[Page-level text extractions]
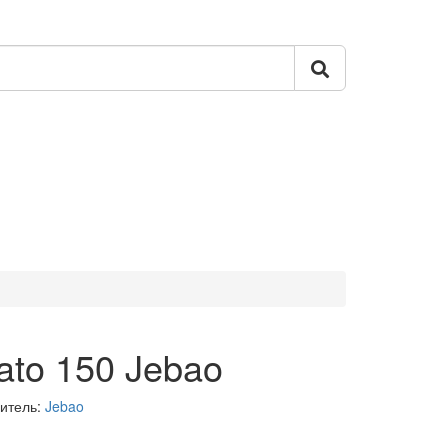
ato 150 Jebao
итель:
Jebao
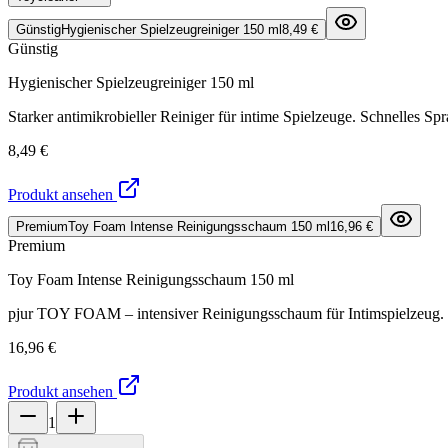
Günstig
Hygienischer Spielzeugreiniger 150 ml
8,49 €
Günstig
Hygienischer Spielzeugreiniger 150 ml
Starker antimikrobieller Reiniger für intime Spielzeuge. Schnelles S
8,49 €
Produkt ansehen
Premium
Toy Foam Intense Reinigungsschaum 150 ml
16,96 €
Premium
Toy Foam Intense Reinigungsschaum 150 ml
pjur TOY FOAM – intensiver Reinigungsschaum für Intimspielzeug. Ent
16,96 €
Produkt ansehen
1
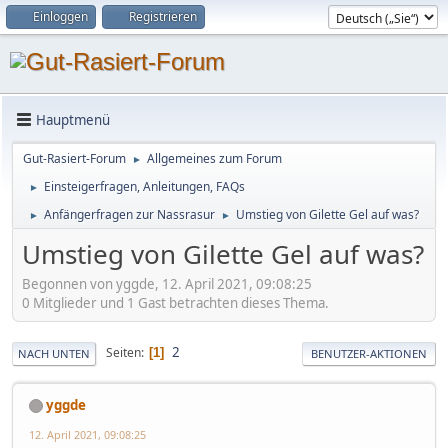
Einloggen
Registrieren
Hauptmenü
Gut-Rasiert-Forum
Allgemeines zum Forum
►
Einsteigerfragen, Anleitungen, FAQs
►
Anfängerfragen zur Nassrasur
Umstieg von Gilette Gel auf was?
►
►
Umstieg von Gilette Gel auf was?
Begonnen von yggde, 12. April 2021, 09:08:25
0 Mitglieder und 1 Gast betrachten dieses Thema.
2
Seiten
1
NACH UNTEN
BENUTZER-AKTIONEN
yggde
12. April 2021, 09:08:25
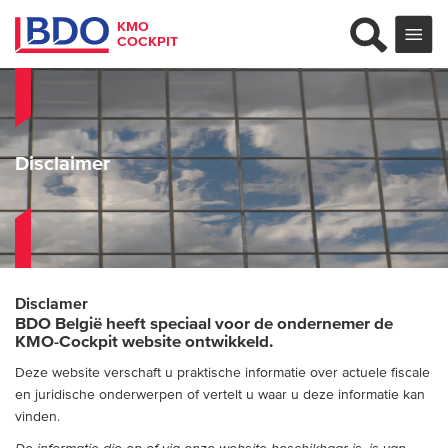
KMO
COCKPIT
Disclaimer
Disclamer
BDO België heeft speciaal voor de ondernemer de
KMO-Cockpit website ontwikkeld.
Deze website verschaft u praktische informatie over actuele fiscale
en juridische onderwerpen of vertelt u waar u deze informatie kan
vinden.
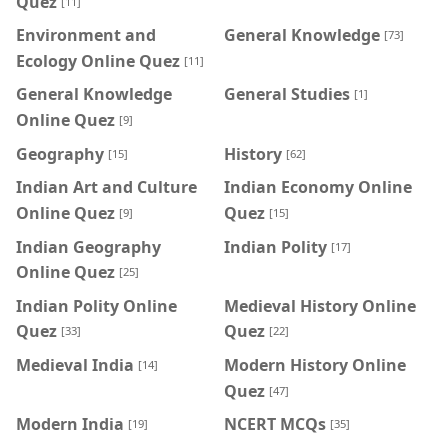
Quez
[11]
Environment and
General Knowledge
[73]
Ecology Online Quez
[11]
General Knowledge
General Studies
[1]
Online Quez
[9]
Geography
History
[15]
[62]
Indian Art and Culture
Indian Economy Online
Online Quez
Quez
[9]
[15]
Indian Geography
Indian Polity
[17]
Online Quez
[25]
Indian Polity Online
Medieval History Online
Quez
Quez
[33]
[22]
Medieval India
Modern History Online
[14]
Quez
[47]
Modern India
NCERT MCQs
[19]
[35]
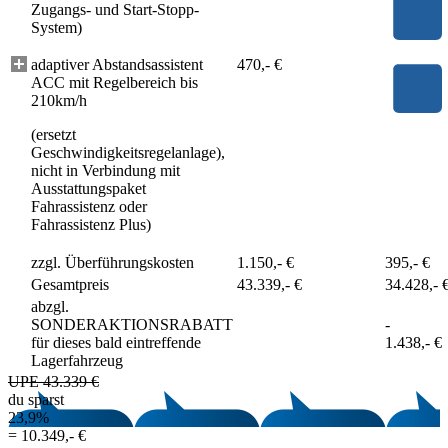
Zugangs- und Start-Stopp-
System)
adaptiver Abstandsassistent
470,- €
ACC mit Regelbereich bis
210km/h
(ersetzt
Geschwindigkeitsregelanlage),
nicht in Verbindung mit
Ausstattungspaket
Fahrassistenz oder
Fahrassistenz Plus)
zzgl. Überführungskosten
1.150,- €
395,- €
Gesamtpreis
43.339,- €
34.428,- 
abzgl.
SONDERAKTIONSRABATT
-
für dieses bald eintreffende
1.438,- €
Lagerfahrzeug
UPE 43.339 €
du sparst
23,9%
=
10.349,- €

**WHAT THE TASK ASKS:** If an entry contains an image, print the rest of that entry exactly and leave the image out.

**SOLUTION TO THE EXERCISE:**
ato 150 Jebao
итель:
Jebao
Günstig
Hygienischer Spielzeugreiniger 150 ml
8,49 €
Günstig
Hygienischer Spielzeugreiniger 150 ml
Starker antimikrobieller Reiniger für intime Spielzeuge. Schnelles S
8,49 €
Produkt ansehen
Premium
Toy Foam Intense Reinigungsschaum 150 ml
16,96 €
Premium
Toy Foam Intense Reinigungsschaum 150 ml
pjur TOY FOAM – intensiver Reinigungsschaum für Intimspielzeug. Ent
16,96 €
Produkt ansehen
1
Einloggen
Registrieren
Hauptmenü
Gut-Rasiert-Forum
Allgemeines zum Forum
►
Einsteigerfragen, Anleitungen, FAQs
►
Anfängerfragen zur Nassrasur
Umstieg von Gilette Gel auf was?
►
►
Umstieg von Gilette Gel auf was?
Begonnen von yggde, 12. April 2021, 09:08:25
0 Mitglieder und 1 Gast betrachten dieses Thema.
2
Seiten
1
NACH UNTEN
BENUTZER-AKTIONEN
yggde
12. April 2021, 09:08:25
KMO
COCKPIT
Disclaimer
Disclamer
BDO België heeft speciaal voor de ondernemer de
KMO-Cockpit website ontwikkeld.
Deze website verschaft u praktische informatie over actuele fiscale
en juridische onderwerpen of vertelt u waar u deze informatie kan
vinden.
Quez
[11]
Environment and
General Knowledge
[73]
Ecology Online Quez
[11]
General Knowledge
General Studies
[1]
Online Quez
[9]
Geography
History
[15]
[62]
Indian Art and Culture
Indian Economy Online
Online Quez
Quez
[9]
[15]
Indian Geography
Indian Polity
[17]
Online Quez
[25]
Indian Polity Online
Medieval History Online
Quez
Quez
[33]
[22]
Medieval India
Modern History Online
[14]
Quez
[47]
Modern India
NCERT MCQs
[19]
[35]
Zugangs- und Start-Stopp-
System)
adaptiver Abstandsassistent
470,- €
ACC mit Regelbereich bis
210km/h
(ersetzt
Geschwindigkeitsregelanlage),
nicht in Verbindung mit
Ausstattungspaket
Fahrassistenz oder
Fahrassistenz Plus)
zzgl. Überführungskosten
1.150,- €
395,- €
Gesamtpreis
43.339,- €
34.428,- 
abzgl.
SONDERAKTIONSRABATT
-
für dieses bald eintreffende
1.438,- €
Lagerfahrzeug
UPE 43.339 €
du sparst
23,9%
=
10.349,- €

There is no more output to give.